▶ _Work request_
Search the entries for the word "could" and report each line that has it.

▶ _Available data_

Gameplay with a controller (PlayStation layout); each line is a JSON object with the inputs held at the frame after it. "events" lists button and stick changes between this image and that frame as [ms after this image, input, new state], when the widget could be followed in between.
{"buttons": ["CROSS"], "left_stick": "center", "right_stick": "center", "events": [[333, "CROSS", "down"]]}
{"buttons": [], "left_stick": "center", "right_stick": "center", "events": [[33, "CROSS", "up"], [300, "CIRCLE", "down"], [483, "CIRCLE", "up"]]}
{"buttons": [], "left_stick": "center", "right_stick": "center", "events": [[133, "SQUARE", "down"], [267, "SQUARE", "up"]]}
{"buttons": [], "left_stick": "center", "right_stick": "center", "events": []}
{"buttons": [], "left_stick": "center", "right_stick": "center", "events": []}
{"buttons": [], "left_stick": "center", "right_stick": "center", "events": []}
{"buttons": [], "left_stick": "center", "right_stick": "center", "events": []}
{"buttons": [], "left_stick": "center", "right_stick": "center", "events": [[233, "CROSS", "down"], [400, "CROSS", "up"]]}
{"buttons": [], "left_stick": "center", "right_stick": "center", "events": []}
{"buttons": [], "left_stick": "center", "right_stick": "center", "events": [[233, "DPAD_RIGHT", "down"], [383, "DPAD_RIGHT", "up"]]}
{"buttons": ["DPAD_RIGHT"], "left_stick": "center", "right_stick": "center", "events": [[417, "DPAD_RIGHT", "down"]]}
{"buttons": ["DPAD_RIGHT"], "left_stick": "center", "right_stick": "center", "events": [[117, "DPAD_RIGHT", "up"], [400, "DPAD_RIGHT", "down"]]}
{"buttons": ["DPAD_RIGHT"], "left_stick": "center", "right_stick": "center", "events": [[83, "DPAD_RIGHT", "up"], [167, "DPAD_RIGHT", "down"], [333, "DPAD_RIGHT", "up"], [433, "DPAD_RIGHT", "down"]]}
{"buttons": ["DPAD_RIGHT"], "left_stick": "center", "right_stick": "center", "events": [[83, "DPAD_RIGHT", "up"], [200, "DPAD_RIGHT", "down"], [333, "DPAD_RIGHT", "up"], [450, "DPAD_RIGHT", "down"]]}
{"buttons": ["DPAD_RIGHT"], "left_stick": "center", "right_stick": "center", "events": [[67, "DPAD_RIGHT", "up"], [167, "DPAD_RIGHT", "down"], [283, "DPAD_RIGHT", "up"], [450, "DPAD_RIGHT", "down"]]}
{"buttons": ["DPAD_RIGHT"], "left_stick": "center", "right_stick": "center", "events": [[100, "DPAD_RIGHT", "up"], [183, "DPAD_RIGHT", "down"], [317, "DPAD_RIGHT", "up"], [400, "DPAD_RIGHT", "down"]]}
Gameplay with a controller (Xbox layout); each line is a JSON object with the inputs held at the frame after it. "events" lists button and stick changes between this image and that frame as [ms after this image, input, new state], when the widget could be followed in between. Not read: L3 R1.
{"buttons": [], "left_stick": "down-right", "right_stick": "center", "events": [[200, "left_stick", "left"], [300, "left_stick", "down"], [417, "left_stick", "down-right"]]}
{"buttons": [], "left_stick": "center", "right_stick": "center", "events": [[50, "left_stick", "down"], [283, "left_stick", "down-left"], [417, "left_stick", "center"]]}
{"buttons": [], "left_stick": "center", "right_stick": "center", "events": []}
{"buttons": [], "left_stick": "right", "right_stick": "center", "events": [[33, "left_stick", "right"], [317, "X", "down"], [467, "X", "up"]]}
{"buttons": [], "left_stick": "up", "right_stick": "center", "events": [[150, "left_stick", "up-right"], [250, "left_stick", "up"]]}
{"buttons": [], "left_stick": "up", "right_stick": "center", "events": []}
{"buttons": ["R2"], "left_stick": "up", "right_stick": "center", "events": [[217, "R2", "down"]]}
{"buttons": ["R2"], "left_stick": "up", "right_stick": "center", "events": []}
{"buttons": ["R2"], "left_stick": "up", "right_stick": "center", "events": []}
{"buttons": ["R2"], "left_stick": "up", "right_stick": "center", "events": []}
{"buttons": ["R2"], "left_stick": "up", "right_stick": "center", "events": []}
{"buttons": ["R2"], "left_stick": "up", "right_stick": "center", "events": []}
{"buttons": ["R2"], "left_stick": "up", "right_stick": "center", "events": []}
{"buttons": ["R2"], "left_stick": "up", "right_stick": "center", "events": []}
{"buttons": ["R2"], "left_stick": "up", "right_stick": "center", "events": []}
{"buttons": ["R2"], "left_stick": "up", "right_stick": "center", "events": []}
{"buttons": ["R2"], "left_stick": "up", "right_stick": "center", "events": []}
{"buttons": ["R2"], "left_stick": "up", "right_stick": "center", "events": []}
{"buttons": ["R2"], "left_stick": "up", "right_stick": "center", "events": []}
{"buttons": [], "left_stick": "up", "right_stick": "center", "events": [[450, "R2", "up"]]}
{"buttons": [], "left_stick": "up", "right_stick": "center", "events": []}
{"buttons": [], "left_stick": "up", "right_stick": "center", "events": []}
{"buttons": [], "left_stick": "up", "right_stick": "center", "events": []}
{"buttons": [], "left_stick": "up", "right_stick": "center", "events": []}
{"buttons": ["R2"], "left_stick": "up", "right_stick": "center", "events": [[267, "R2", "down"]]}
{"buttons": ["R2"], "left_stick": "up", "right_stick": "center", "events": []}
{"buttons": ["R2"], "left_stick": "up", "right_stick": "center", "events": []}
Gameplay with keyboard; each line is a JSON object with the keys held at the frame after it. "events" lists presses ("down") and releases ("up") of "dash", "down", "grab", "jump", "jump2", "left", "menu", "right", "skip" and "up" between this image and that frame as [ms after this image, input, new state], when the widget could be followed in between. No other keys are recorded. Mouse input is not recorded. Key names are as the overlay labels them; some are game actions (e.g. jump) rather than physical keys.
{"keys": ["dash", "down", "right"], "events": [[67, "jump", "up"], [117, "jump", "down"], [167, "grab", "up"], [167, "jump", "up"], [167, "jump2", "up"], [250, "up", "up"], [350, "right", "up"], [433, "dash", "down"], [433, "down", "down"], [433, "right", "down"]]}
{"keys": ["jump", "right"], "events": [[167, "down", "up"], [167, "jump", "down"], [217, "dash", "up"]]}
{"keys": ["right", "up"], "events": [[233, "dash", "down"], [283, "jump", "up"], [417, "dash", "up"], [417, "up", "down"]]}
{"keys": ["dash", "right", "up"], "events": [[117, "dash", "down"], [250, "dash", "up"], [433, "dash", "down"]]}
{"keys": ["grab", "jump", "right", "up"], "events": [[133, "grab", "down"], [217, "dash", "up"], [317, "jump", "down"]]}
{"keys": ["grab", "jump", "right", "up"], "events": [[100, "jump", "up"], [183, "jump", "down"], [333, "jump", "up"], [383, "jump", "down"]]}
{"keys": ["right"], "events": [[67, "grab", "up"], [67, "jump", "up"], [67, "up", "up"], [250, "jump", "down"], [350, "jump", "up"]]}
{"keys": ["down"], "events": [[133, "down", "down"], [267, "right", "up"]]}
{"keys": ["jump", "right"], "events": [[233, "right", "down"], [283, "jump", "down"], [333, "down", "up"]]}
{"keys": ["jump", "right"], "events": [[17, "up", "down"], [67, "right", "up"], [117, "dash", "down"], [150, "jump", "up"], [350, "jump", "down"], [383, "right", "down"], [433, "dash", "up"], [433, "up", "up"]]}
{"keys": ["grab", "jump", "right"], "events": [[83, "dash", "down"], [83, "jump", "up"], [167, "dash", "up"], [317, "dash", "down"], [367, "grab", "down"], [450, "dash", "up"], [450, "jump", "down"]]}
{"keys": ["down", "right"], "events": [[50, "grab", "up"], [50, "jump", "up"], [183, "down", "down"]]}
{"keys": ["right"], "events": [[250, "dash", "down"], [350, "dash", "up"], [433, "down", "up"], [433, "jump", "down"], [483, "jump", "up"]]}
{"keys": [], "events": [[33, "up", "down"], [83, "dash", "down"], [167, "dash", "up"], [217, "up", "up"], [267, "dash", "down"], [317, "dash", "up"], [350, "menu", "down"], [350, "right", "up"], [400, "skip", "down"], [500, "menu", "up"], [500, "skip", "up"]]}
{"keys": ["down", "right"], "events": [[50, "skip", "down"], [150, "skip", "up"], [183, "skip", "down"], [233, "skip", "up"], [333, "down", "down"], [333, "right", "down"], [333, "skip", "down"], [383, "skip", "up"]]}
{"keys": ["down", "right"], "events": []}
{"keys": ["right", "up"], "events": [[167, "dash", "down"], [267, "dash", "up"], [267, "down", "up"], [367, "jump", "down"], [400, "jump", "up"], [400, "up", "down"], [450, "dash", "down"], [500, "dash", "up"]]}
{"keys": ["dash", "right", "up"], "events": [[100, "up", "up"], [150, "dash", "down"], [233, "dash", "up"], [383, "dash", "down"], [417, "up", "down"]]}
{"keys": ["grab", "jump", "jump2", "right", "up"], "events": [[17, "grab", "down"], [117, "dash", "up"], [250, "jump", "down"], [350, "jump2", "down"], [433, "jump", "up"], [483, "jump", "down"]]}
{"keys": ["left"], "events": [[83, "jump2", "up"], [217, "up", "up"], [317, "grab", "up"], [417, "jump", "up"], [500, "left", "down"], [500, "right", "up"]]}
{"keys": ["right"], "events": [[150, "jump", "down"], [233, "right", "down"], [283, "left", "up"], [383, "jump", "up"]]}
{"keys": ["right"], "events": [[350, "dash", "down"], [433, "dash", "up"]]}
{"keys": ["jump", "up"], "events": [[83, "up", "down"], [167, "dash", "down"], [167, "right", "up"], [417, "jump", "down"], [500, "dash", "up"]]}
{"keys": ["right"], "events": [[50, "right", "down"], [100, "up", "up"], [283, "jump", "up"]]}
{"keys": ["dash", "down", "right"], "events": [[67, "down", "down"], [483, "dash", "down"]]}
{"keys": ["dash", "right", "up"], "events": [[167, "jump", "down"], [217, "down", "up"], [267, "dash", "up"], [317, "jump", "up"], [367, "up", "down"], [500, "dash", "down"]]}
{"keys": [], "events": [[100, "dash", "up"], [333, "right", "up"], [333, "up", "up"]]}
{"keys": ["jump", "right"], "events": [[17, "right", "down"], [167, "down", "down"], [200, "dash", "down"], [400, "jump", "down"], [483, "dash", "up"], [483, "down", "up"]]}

▶ _Expected answer_
Gameplay with a controller (PlayStation layout); each line is a JSON object with the inputs held at the frame after it. "events" lists button and stick changes between this image and that frame as [ms after this image, input, new state], when the widget could be followed in between.
Gameplay with a controller (Xbox layout); each line is a JSON object with the inputs held at the frame after it. "events" lists button and stick changes between this image and that frame as [ms after this image, input, new state], when the widget could be followed in between. Not read: L3 R1.
Gameplay with keyboard; each line is a JSON object with the keys held at the frame after it. "events" lists presses ("down") and releases ("up") of "dash", "down", "grab", "jump", "jump2", "left", "menu", "right", "skip" and "up" between this image and that frame as [ms after this image, input, new state], when the widget could be followed in between. No other keys are recorded. Mouse input is not recorded. Key names are as the overlay labels them; some are game actions (e.g. jump) rather than physical keys.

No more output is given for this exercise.